[Opening DATA SECTION section]

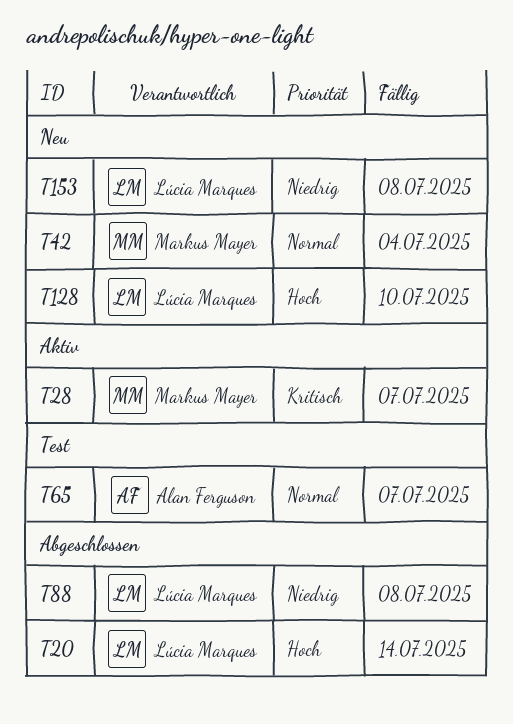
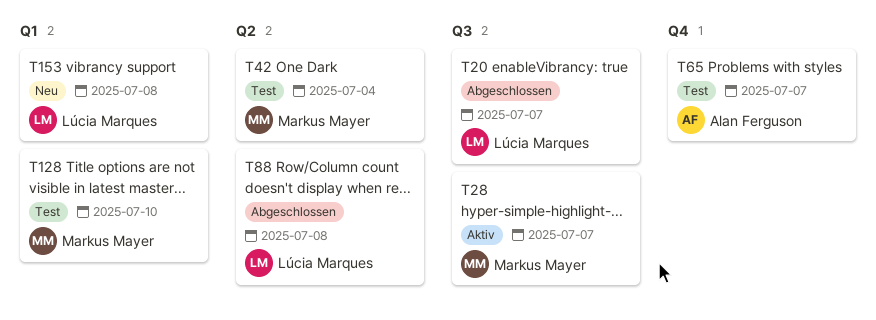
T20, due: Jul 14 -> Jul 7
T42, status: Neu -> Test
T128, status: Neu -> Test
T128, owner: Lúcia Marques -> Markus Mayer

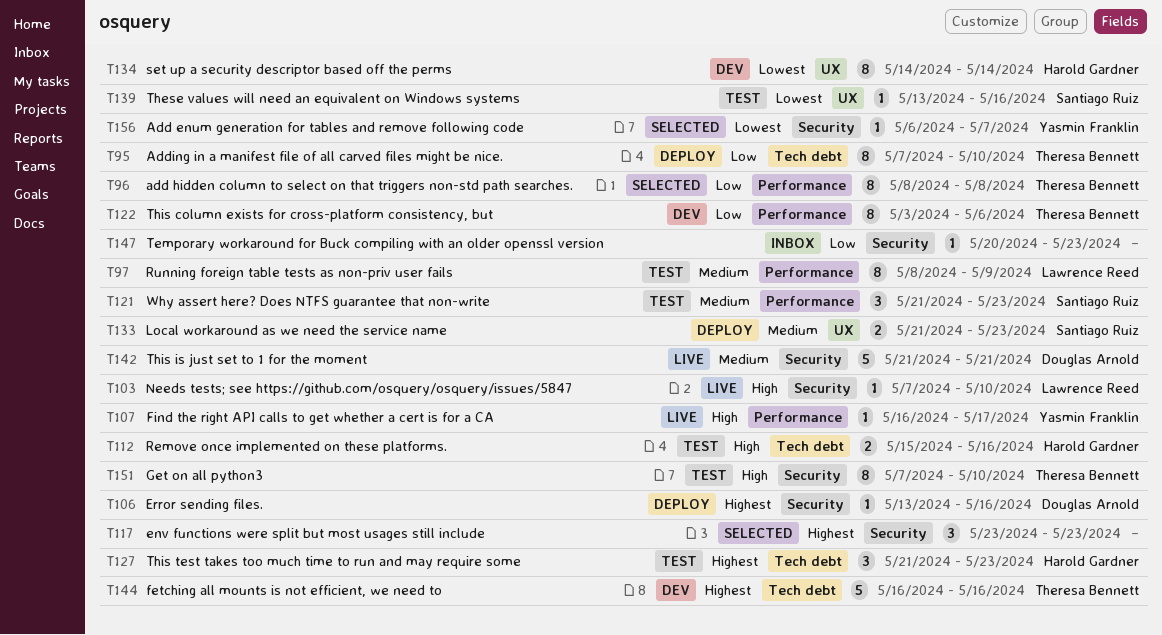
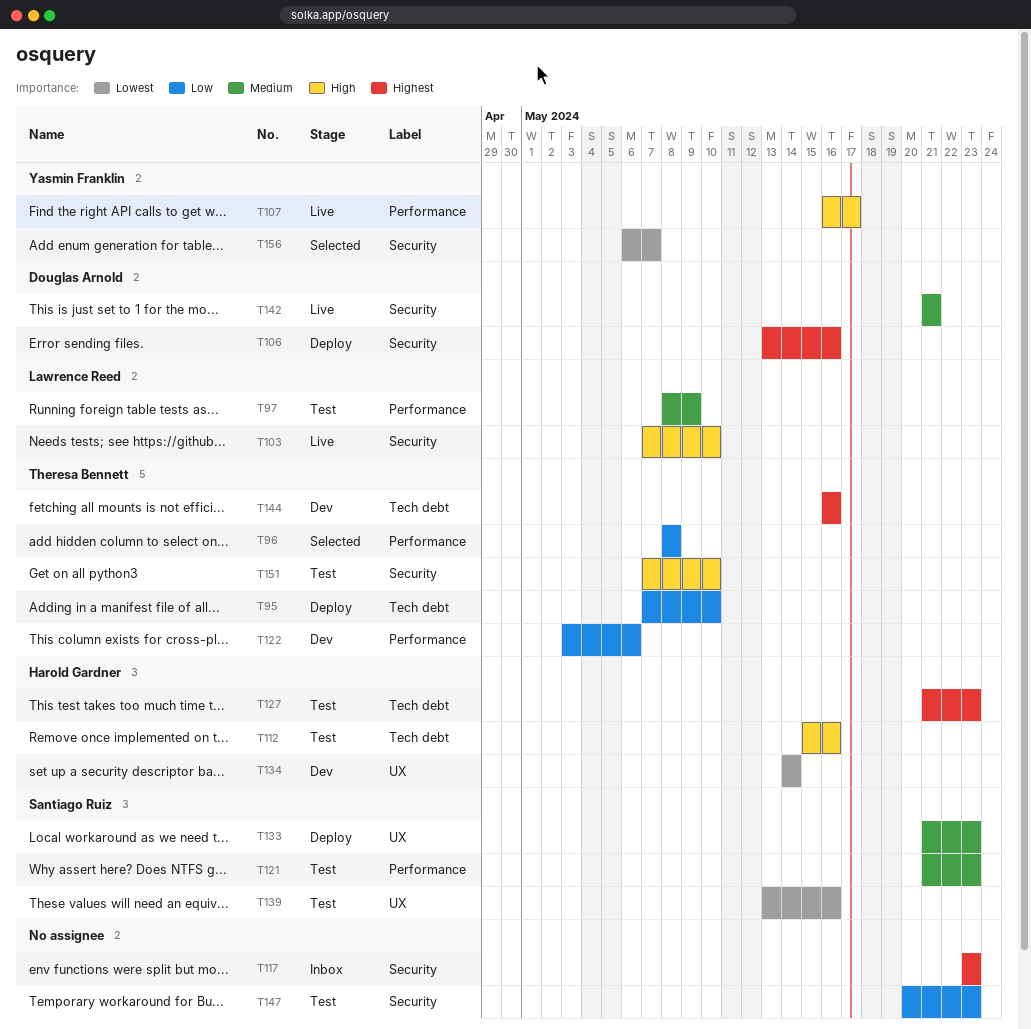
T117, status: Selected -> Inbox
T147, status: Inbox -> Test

[Closing DATA SECTION section]
[Opening DATA SECTION section]

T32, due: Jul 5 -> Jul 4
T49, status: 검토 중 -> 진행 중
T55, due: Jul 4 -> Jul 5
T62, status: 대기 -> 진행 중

[Closing DATA SECTION section]
[Opening DATA SECTION section]

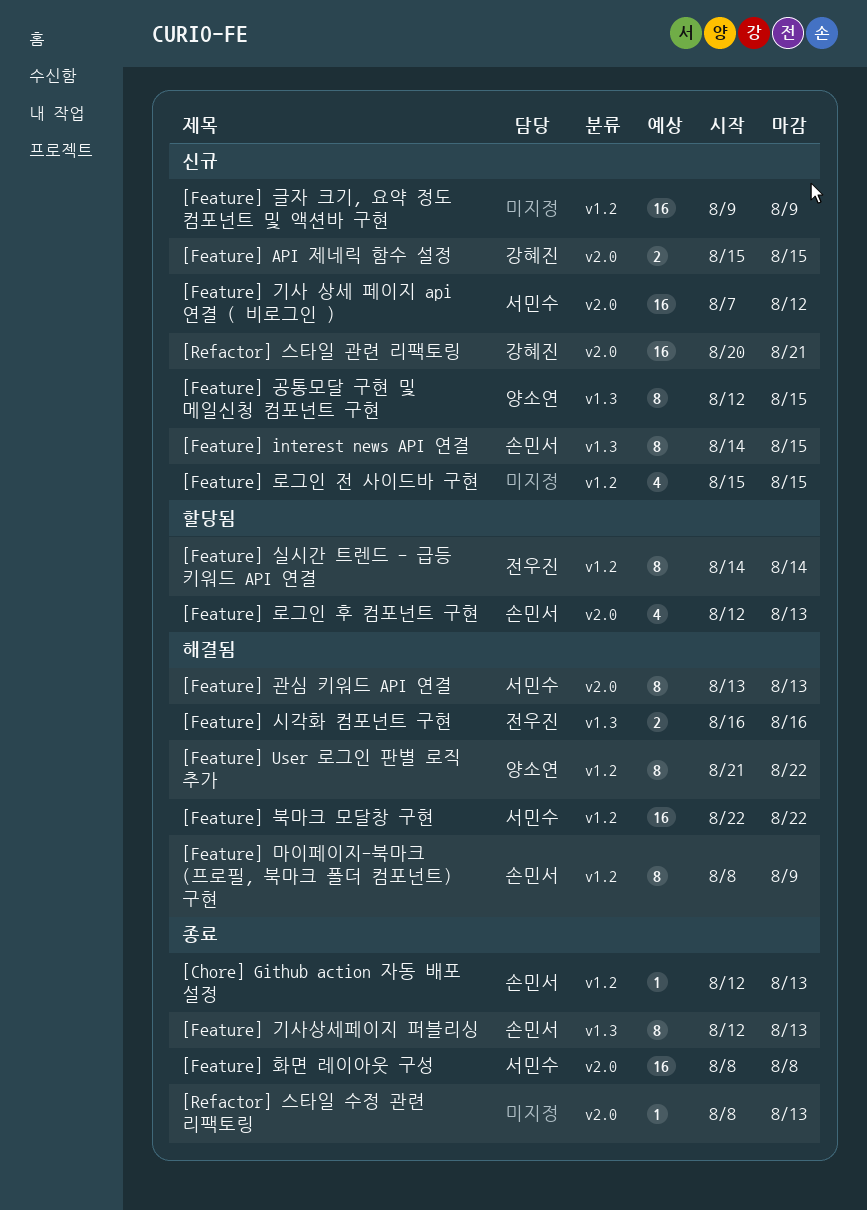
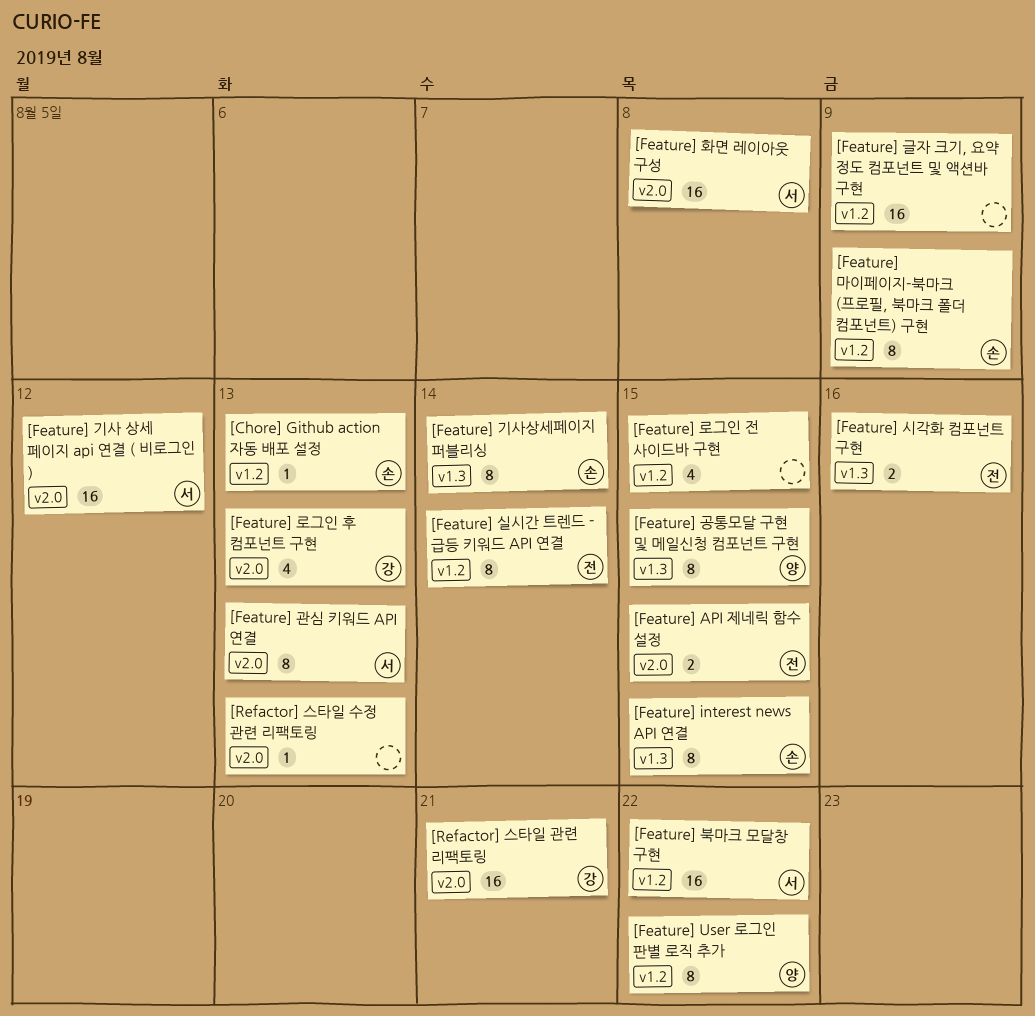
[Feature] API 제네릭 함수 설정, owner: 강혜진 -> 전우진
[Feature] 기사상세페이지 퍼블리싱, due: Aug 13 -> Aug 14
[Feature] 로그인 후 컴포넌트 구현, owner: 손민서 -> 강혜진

[Closing DATA SECTION section]

(REQUIRED WORK) All lines above holding the word "Feature" make up the answer; copy each one.

(OUTPUT BELOW)
[Feature] API 제네릭 함수 설정, owner: 강혜진 -> 전우진
[Feature] 기사상세페이지 퍼블리싱, due: Aug 13 -> Aug 14
[Feature] 로그인 후 컴포넌트 구현, owner: 손민서 -> 강혜진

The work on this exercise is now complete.